↓

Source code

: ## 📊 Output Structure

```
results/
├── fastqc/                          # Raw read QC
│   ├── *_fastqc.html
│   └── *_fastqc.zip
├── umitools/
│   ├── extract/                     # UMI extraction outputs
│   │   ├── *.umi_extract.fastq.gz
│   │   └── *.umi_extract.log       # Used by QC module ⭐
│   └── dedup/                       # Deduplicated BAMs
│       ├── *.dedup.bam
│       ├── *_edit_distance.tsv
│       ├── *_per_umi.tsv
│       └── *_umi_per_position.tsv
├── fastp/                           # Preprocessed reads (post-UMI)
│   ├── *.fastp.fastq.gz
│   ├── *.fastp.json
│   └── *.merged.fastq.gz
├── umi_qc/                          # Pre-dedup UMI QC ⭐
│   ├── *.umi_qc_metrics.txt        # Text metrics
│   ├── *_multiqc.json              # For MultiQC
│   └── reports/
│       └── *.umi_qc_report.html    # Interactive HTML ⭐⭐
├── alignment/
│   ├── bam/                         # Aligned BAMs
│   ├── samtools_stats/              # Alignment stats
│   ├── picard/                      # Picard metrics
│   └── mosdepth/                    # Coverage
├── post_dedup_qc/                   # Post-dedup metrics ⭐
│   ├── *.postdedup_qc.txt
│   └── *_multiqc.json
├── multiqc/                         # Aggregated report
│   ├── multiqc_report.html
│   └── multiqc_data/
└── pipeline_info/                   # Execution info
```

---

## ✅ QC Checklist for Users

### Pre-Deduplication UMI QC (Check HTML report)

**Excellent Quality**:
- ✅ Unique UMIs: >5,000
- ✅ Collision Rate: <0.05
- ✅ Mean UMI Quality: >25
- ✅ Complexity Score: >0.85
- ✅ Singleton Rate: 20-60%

↑

■ **About this task**
Looking only at the lines of the material above, count those containing "Quality" and give that number by itself.

■ **Answer to this problem**
2